Desa Mangunjaya Sinau Bareng
Setidaknya terdapat satu hal lagi yang diingatkan Mbah Nun, selain bahwa desa adalah pusat, menyangkut tradisi desa seperti di Mangujaya ini. Yaitu level semua hal yang dilakukan teman-teman di desa ini adalah peradaban, bukan kesenian atau tatakrama saja. Di sini, Mbah Nun mengingatkan bahwa kebudayaan Barat itu banyak yang memecah-mecah, sedangkan agama dan kebudayaan itu Timur itu bervisi menyatukan yang terpecah-pecah tadi. “Hasil pengajian kita ini, adalah menyatunya hati,” tegas Mbah Nun.

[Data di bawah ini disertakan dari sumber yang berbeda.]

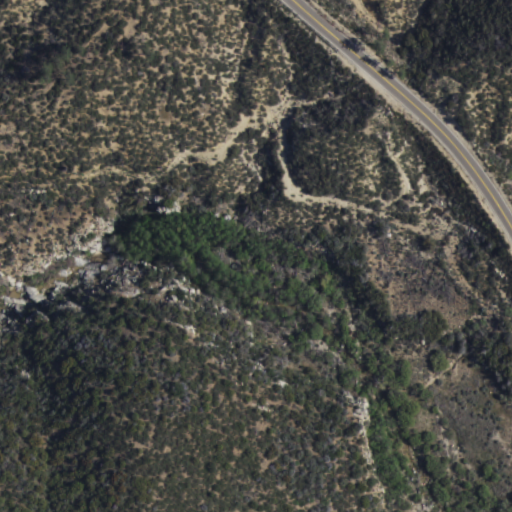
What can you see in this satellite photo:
road: (413, 105)
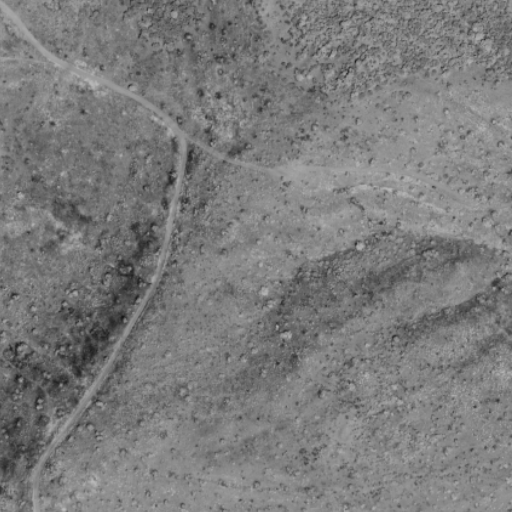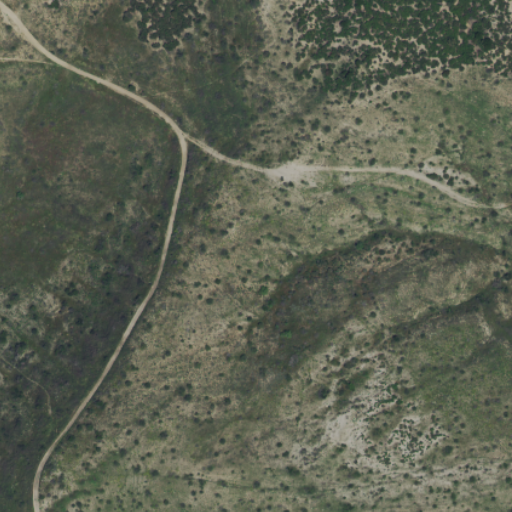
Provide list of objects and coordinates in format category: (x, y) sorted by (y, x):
road: (150, 243)
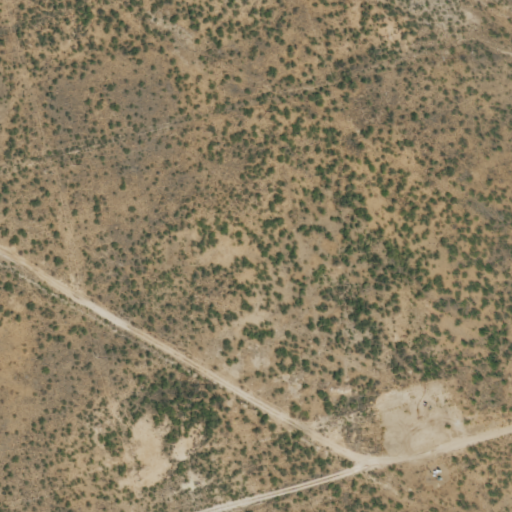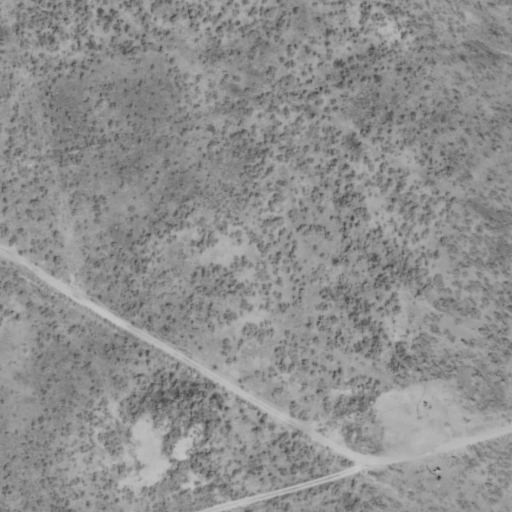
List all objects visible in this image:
road: (376, 472)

Pengajian Sinau Bareng ini bukan hanya berisi menu yang diambil dari banyak sumber yaitu tradisi, agama, budaya modern, dan lain-lain semuanya disatukan dalam diri melalui pendekatan kegembiraan.

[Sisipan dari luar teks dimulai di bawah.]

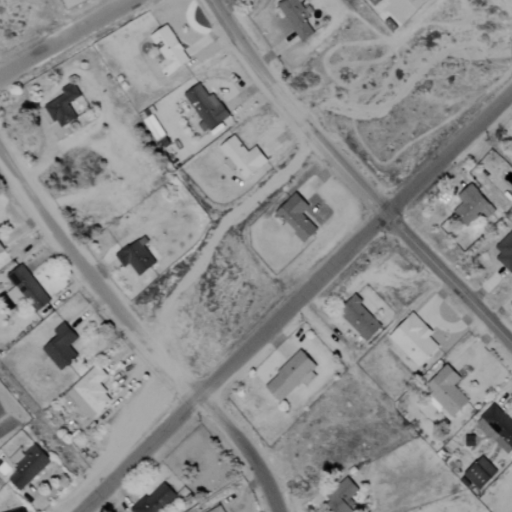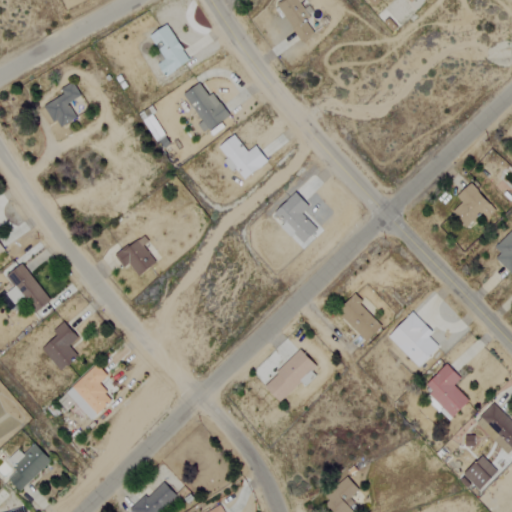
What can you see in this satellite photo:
building: (296, 19)
road: (65, 37)
building: (169, 51)
building: (63, 106)
building: (206, 108)
building: (242, 158)
road: (351, 179)
building: (470, 206)
building: (295, 219)
building: (1, 249)
building: (505, 252)
building: (136, 257)
building: (29, 287)
road: (294, 298)
building: (359, 319)
road: (139, 332)
building: (413, 340)
building: (61, 346)
building: (291, 375)
building: (90, 392)
building: (445, 392)
building: (497, 427)
building: (27, 466)
building: (480, 473)
building: (155, 499)
building: (339, 503)
building: (219, 510)
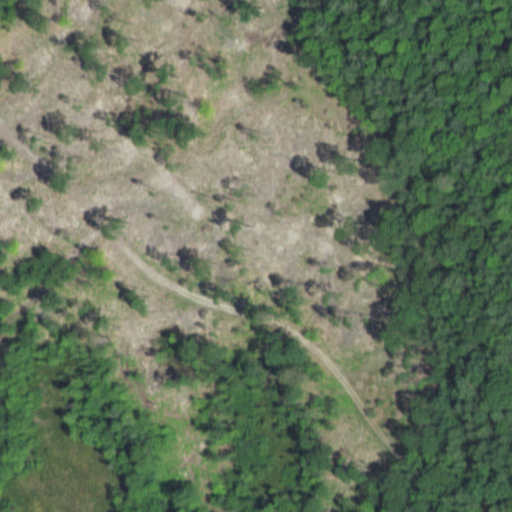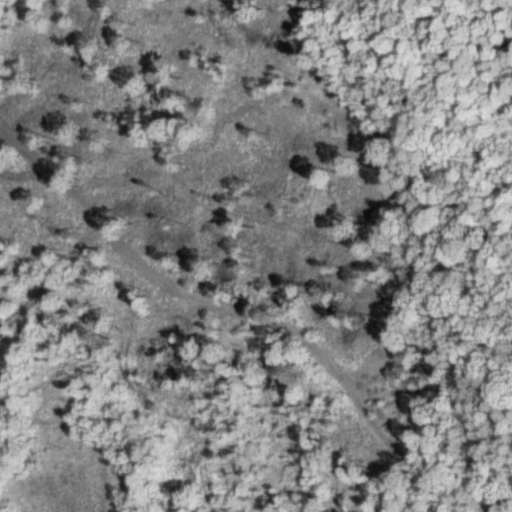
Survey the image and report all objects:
road: (53, 275)
road: (254, 309)
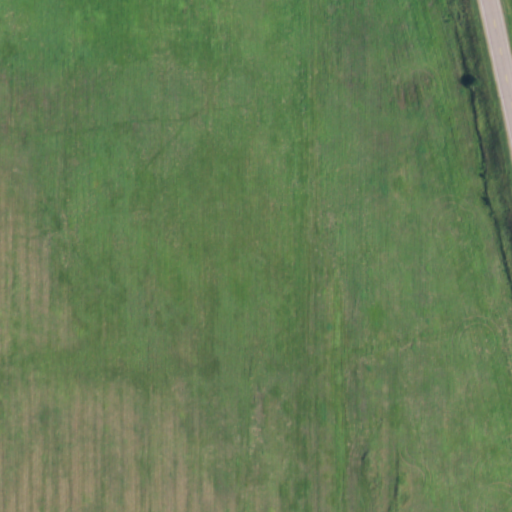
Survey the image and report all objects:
road: (502, 42)
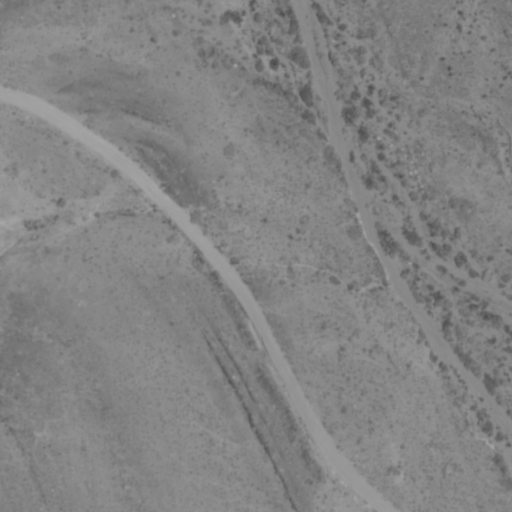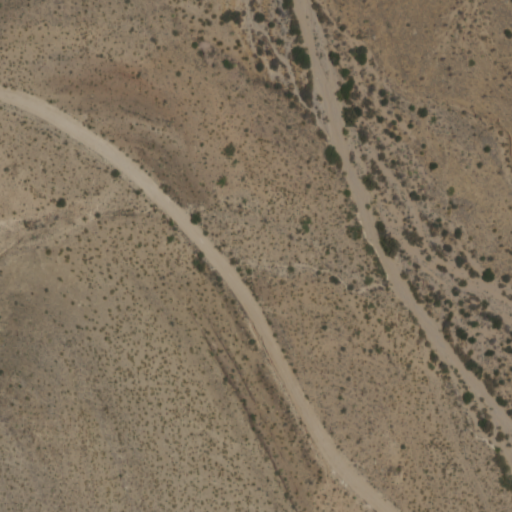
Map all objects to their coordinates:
river: (279, 61)
river: (113, 210)
river: (221, 272)
river: (318, 273)
road: (220, 275)
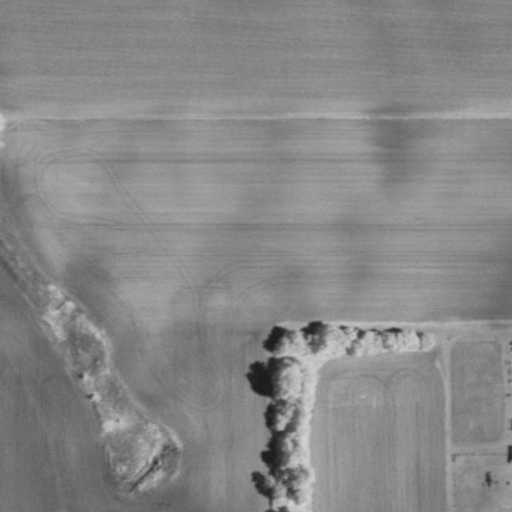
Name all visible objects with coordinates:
building: (510, 451)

Semua itu dapat terjadi di desa manapun. Seperti desa Mangunjaya ini. Untuk mencapai lokasi berupa lapangan desa yang dikelilingi persawahan, bis KiaiKanjeng harus berhenti di tempat yang masih butuh dua kiloan meter lagi menuju lokasi. Para personel KiaiKanjeng dibawa menggunakan dua buah mobil dan satu mobil terbuka. Ini karena ada satu tikungan yang berada tepat di depan jembatan kecil, sehingga tak menyisakan ruang yang cukup untuk haluan belok bis besar. Selama perjalanan naik mobil ini, personel KiaiKanjeng menyaksikan suasana tanah-tanah desa, dan menghidup udaranya. Tepat menjelang masuk masuk dusun di mana lapangan desa ini berada, jalan yang sebelumnya tanah saja, dan sebagian bergelombang, sudah beralih menjadi jalan yang dicor meskipun ukuran bahunya lumayan sempit. Kata Mbah Nun, jalan yang sempit itu bagus, supaya desa bisa menyeleksi apa-apa yang datang dari kota.
***
Selain bermuatan support Mbah Nun atas pilihan “pembangunan” desa ini yang meng-uri-uri tradisi, mengharmoniskan antara kebudayaan dan nilai-nilai agama, Sinau Bareng di Desa Mangunjaya ini juga berlangsung dalam suasana kebersamaan yang kental. Nomor-nomor yang dihadirkan KiaiKanjeng hampir semuanya menjelma menjadi sarana kebersamaan itu. Sejak nomor Pambuko, Shalawat Nariyah, semua jamaah ikut serta dan terasa sekali ketika musik KiaiKanjeng dipelankan; kemudian nomor Maron Five yang dinyanyikan Doni sembari memperkenalkan para personel KiaiKanjeng; lalu Lir-Ilir dan Tombo Ati, hingga di bagian akhir adalah Medlei Era. Selama permainan yang dalam permainan jawa disebut Cublak-Cublak Suweng itu, Pak Danramil sebagai perwakilan unsur TNI dan Kapolsek sebagai perwakilan dari Kepolisian juga dilibatkan dalam permainan ini.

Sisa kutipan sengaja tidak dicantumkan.